Google launches Gemini 2.0 for multimodal content generation

Nguyen Tran Tien
Dec 17, 2024
2 min read

Google has launched Gemini 2.0, an advanced AI model that enhances performance over version 1.5 and supports multimodal content generation, including text, images, native audio, and multiple languages.

According to CEO Sundar Pichai, while Gemini 1.0 focused on organizing and understanding information, Gemini 2.0 aims to make information significantly more useful.

The initial release, Gemini 2.0 Flash, is now available for early access to users and developers. This version boasts double the response speed of 1.5 Pro and excels in various applications. Notably, its proficiency in coding languages like Python, Java, and C++ has increased to 92.9% from 79.8% in 1.5 Flash, and its mathematical problem-solving capability has risen to 89.7% from 77.9%. However, its ability to comprehend extended contexts has slightly declined from 71.9% to 69.2%.

A standout feature of Gemini 2.0 Flash is its ability to generate original multimodal content.

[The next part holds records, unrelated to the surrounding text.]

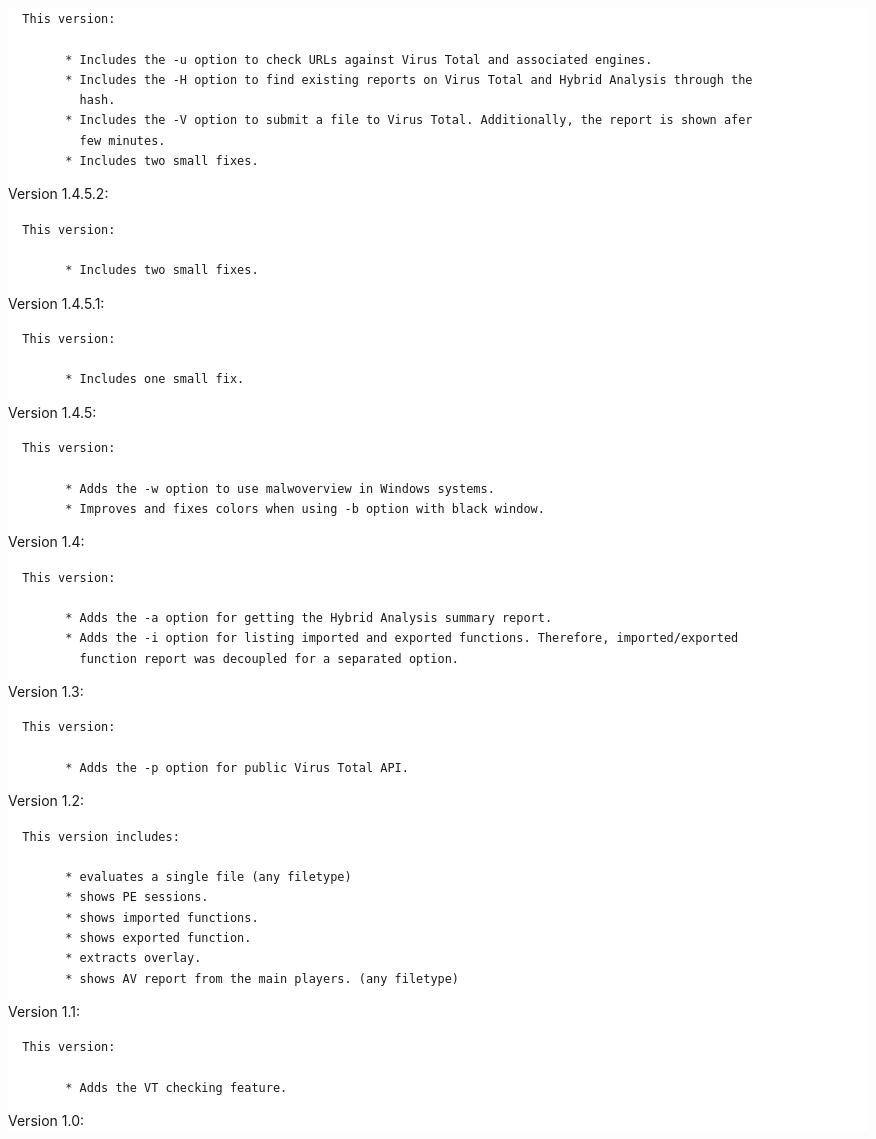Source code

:       This version: 
      
            * Includes the -u option to check URLs against Virus Total and associated engines. 
            * Includes the -H option to find existing reports on Virus Total and Hybrid Analysis through the 
              hash.
            * Includes the -V option to submit a file to Virus Total. Additionally, the report is shown afer 
              few minutes.
            * Includes two small fixes. 

Version 1.4.5.2:

      This version:

            * Includes two small fixes.

Version 1.4.5.1:

      This version:

            * Includes one small fix. 
            
Version 1.4.5:

      This version:
      
            * Adds the -w option to use malwoverview in Windows systems.
            * Improves and fixes colors when using -b option with black window.  

Version 1.4: 

      This version:

            * Adds the -a option for getting the Hybrid Analysis summary report.
            * Adds the -i option for listing imported and exported functions. Therefore, imported/exported
              function report was decoupled for a separated option.  
                  
Version 1.3: 

      This version:

            * Adds the -p option for public Virus Total API.
            
Version 1.2: 

      This version includes:

            * evaluates a single file (any filetype)
            * shows PE sessions.
            * shows imported functions.
            * shows exported function.
            * extracts overlay.
            * shows AV report from the main players. (any filetype)

Version 1.1: 

      This version:

            * Adds the VT checking feature.


Version 1.0:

Outputs can include text, voice, images, and text-to-speech conversions, with customizable voice options for users.

Demis Hassabis, CEO of Google DeepMind, highlighted that improvements in reasoning, long-context understanding, planning, and executing complex instructions will enable new AI agent experiences.

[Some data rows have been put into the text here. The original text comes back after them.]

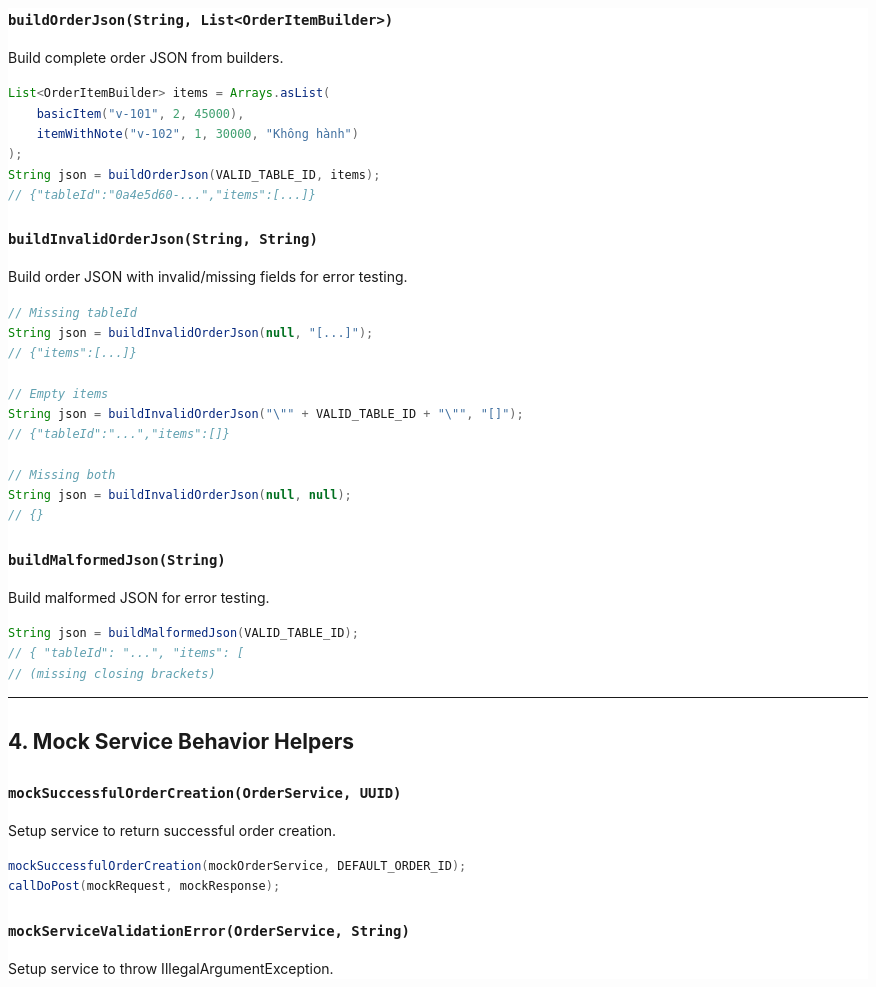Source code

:### `buildOrderJson(String, List<OrderItemBuilder>)`
Build complete order JSON from builders.

```java
List<OrderItemBuilder> items = Arrays.asList(
    basicItem("v-101", 2, 45000),
    itemWithNote("v-102", 1, 30000, "Không hành")
);
String json = buildOrderJson(VALID_TABLE_ID, items);
// {"tableId":"0a4e5d60-...","items":[...]}
```

### `buildInvalidOrderJson(String, String)`
Build order JSON with invalid/missing fields for error testing.

```java
// Missing tableId
String json = buildInvalidOrderJson(null, "[...]");
// {"items":[...]}

// Empty items
String json = buildInvalidOrderJson("\"" + VALID_TABLE_ID + "\"", "[]");
// {"tableId":"...","items":[]}

// Missing both
String json = buildInvalidOrderJson(null, null);
// {}
```

### `buildMalformedJson(String)`
Build malformed JSON for error testing.

```java
String json = buildMalformedJson(VALID_TABLE_ID);
// { "tableId": "...", "items": [
// (missing closing brackets)
```

---

## 4. Mock Service Behavior Helpers

### `mockSuccessfulOrderCreation(OrderService, UUID)`
Setup service to return successful order creation.

```java
mockSuccessfulOrderCreation(mockOrderService, DEFAULT_ORDER_ID);
callDoPost(mockRequest, mockResponse);
```

### `mockServiceValidationError(OrderService, String)`
Setup service to throw IllegalArgumentException.
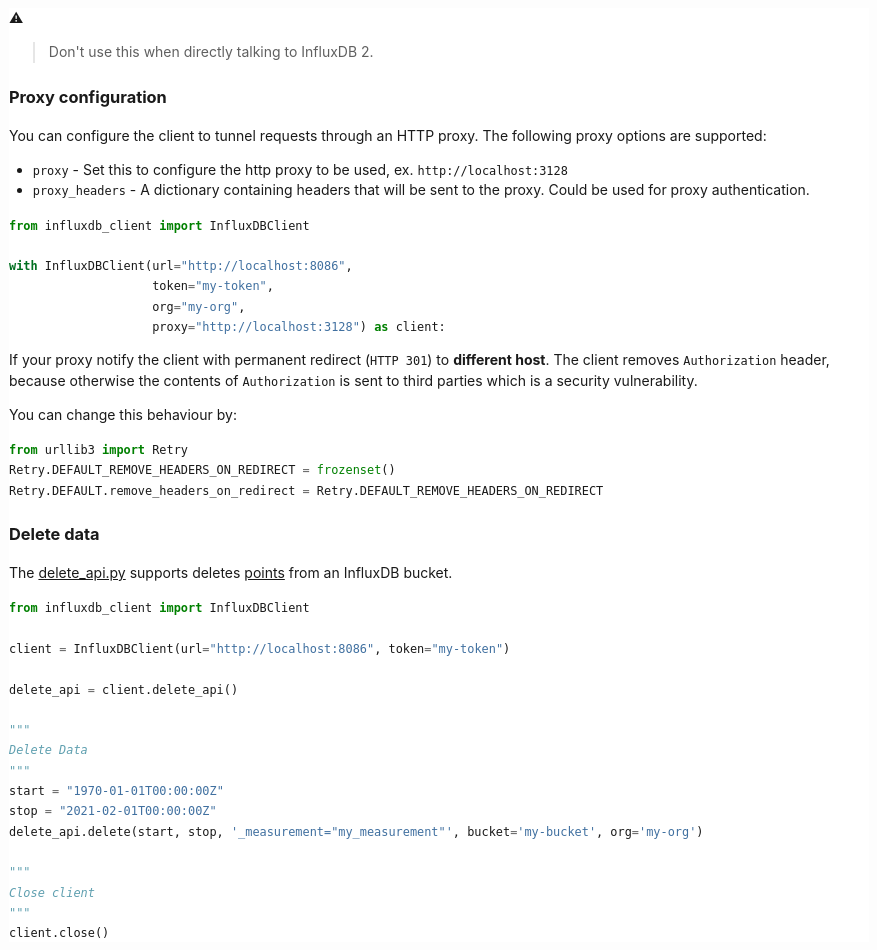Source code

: :warning:

> Don't use this when directly talking to InfluxDB 2.



### Proxy configuration



You can configure the client to tunnel requests through an HTTP proxy. The following proxy options are supported:

-   `proxy` - Set this to configure the http proxy to be used, ex. `http://localhost:3128`
-   `proxy_headers` - A dictionary containing headers that will be sent to the proxy. Could be used for proxy authentication.

``` python
from influxdb_client import InfluxDBClient

with InfluxDBClient(url="http://localhost:8086",
                    token="my-token",
                    org="my-org",
                    proxy="http://localhost:3128") as client:
```

If your proxy notify the client with permanent redirect (`HTTP 301`) to **different host**. The client removes `Authorization` header, because otherwise the contents of `Authorization` is sent to third parties which is a security vulnerability.

You can change this behaviour by:

``` python
from urllib3 import Retry
Retry.DEFAULT_REMOVE_HEADERS_ON_REDIRECT = frozenset()
Retry.DEFAULT.remove_headers_on_redirect = Retry.DEFAULT_REMOVE_HEADERS_ON_REDIRECT
```


### Delete data



The [delete_api.py](influxdb_client/client/delete_api.py) supports deletes [points](https://v2.docs.influxdata.com/v2.0/reference/glossary/#point) from an InfluxDB bucket.

``` python
from influxdb_client import InfluxDBClient

client = InfluxDBClient(url="http://localhost:8086", token="my-token")

delete_api = client.delete_api()

"""
Delete Data
"""
start = "1970-01-01T00:00:00Z"
stop = "2021-02-01T00:00:00Z"
delete_api.delete(start, stop, '_measurement="my_measurement"', bucket='my-bucket', org='my-org')

"""
Close client
"""
client.close()
```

During the launch, Google demonstrated features such as integrating Gemini 2.0 into Astra—a future AI assistant capable of understanding real-world contexts by combining Google Search, Lens, and Maps to provide swift responses. Another AI agent utilizing Gemini 2.0 can analyze information on a strategy game screen and suggest winning strategies to players.

Gemini 2.0 Flash is currently available as a trial model for developers through the Gemini API in Google AI Studio and Vertex AI. Users can also experience it via the Gemini chatbot by selecting the 2.0 Flash version. Google plans to expand applications and introduce additional models of Gemini 2.0 by January 2025.

Pichai noted that since the launch of Gemini 1.0 in December 2023, competing with OpenAI's GPT, Gemini applications have garnered two billion users, with the AI Overviews feature integrated into Google Search attracting one billion users.